**Records from a collection**
+--

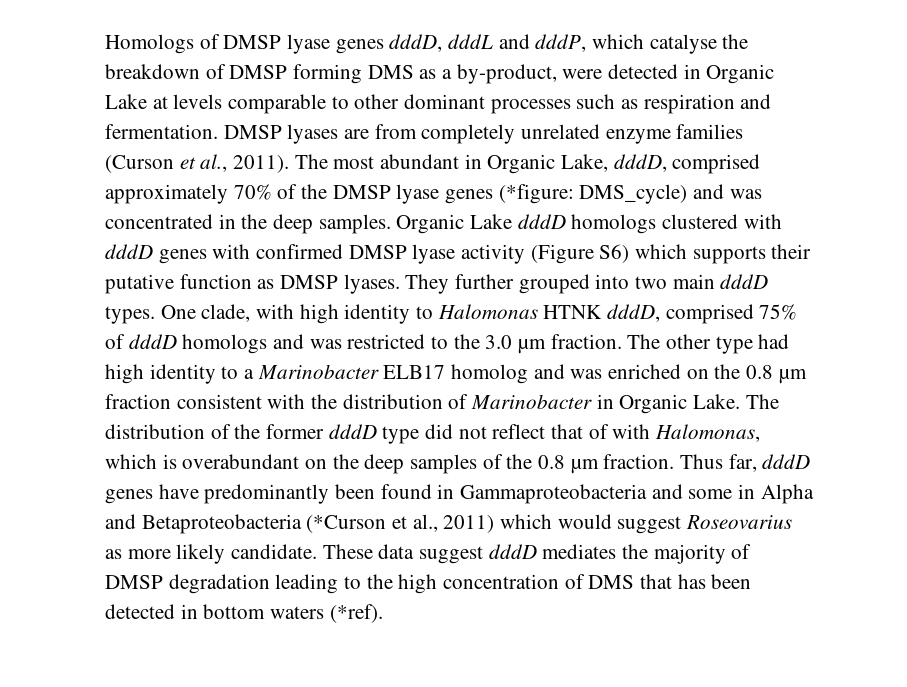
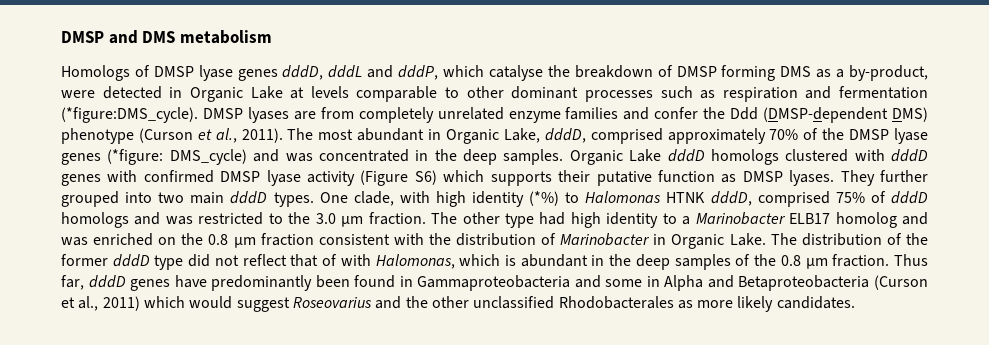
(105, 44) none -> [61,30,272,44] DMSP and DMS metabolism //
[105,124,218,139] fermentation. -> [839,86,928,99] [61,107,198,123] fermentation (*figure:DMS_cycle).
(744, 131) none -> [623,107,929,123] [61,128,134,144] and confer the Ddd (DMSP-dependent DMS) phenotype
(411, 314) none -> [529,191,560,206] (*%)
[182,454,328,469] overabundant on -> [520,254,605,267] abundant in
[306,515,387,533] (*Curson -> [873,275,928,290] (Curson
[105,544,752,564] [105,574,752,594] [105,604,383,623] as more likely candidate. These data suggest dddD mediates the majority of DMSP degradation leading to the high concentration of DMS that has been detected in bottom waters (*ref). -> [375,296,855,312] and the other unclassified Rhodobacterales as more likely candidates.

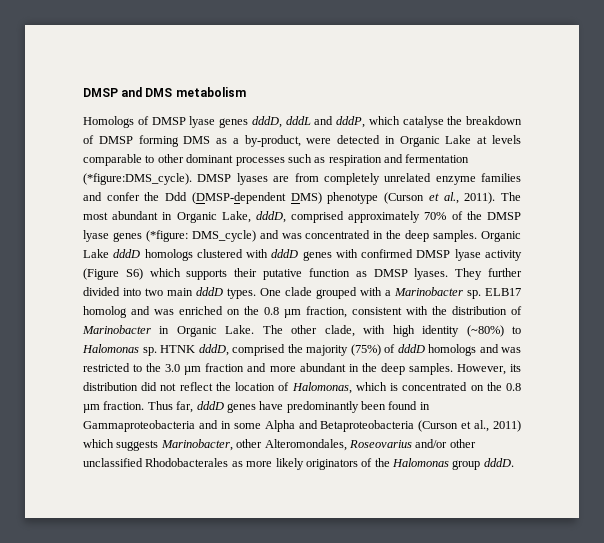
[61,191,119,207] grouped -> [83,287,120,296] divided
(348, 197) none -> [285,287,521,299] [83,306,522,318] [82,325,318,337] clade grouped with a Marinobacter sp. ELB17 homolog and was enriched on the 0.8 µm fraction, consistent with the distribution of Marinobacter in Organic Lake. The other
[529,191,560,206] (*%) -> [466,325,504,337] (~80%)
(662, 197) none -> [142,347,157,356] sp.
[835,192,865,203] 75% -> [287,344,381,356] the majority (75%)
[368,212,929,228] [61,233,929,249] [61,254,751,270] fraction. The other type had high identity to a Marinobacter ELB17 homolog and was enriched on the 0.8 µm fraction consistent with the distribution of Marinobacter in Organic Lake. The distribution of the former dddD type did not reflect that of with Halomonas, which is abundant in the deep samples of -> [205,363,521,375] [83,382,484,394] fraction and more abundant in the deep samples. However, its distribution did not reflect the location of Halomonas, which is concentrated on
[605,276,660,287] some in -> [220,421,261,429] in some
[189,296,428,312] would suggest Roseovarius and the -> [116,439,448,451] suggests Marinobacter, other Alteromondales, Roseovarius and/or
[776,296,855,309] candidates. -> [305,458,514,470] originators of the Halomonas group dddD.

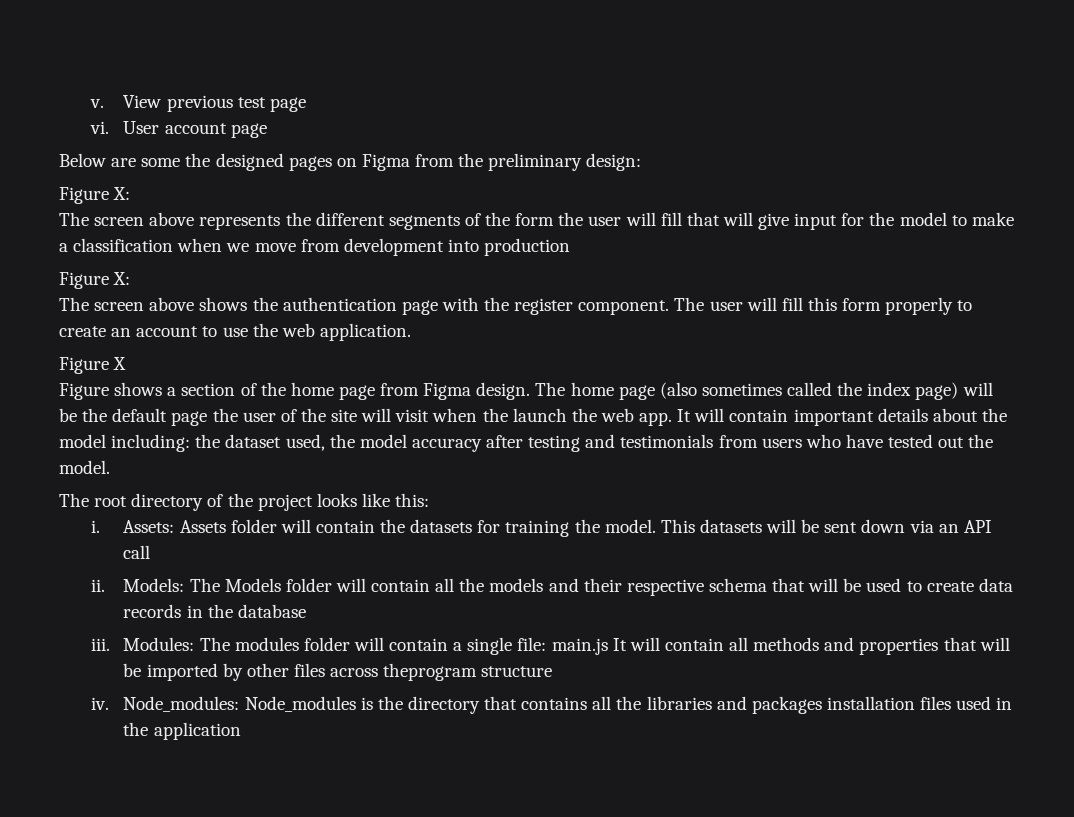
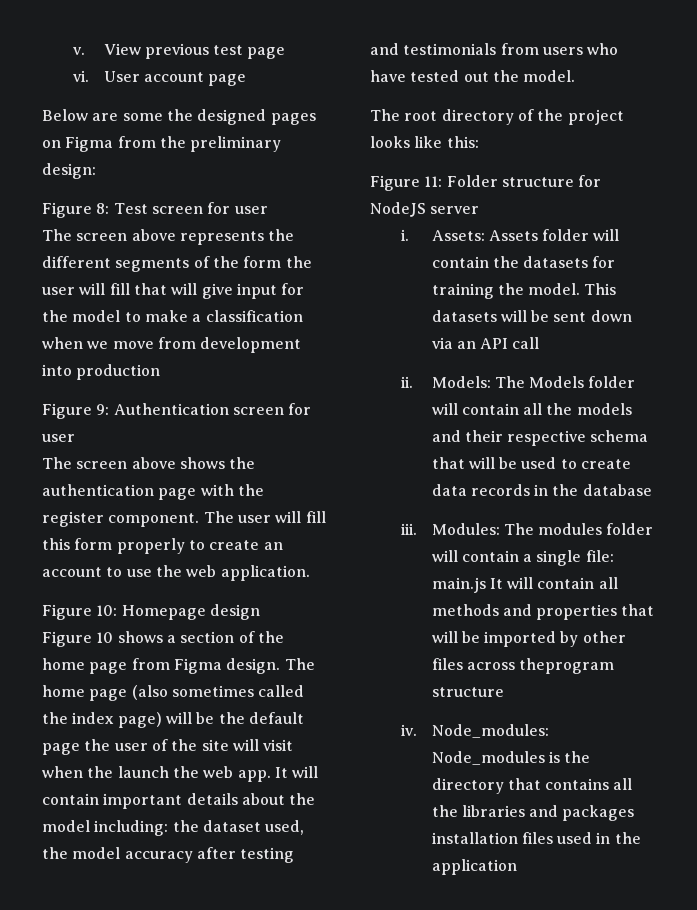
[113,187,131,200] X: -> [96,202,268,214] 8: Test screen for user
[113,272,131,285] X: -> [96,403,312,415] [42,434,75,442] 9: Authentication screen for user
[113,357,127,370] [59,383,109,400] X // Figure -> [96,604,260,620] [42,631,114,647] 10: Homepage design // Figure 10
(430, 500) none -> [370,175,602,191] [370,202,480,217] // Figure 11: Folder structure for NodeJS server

+--

The lines to copy begin at the one containing "(662, 197) none -> [142,347,157,356] sp." and end at the last line of the records. Set down exactly those lines and no others, both ends included, and omit all pictures.

(662, 197) none -> [142,347,157,356] sp.
[835,192,865,203] 75% -> [287,344,381,356] the majority (75%)
[368,212,929,228] [61,233,929,249] [61,254,751,270] fraction. The other type had high identity to a Marinobacter ELB17 homolog and was enriched on the 0.8 µm fraction consistent with the distribution of Marinobacter in Organic Lake. The distribution of the former dddD type did not reflect that of with Halomonas, which is abundant in the deep samples of -> [205,363,521,375] [83,382,484,394] fraction and more abundant in the deep samples. However, its distribution did not reflect the location of Halomonas, which is concentrated on
[605,276,660,287] some in -> [220,421,261,429] in some
[189,296,428,312] would suggest Roseovarius and the -> [116,439,448,451] suggests Marinobacter, other Alteromondales, Roseovarius and/or
[776,296,855,309] candidates. -> [305,458,514,470] originators of the Halomonas group dddD.

[113,187,131,200] X: -> [96,202,268,214] 8: Test screen for user
[113,272,131,285] X: -> [96,403,312,415] [42,434,75,442] 9: Authentication screen for user
[113,357,127,370] [59,383,109,400] X // Figure -> [96,604,260,620] [42,631,114,647] 10: Homepage design // Figure 10
(430, 500) none -> [370,175,602,191] [370,202,480,217] // Figure 11: Folder structure for NodeJS server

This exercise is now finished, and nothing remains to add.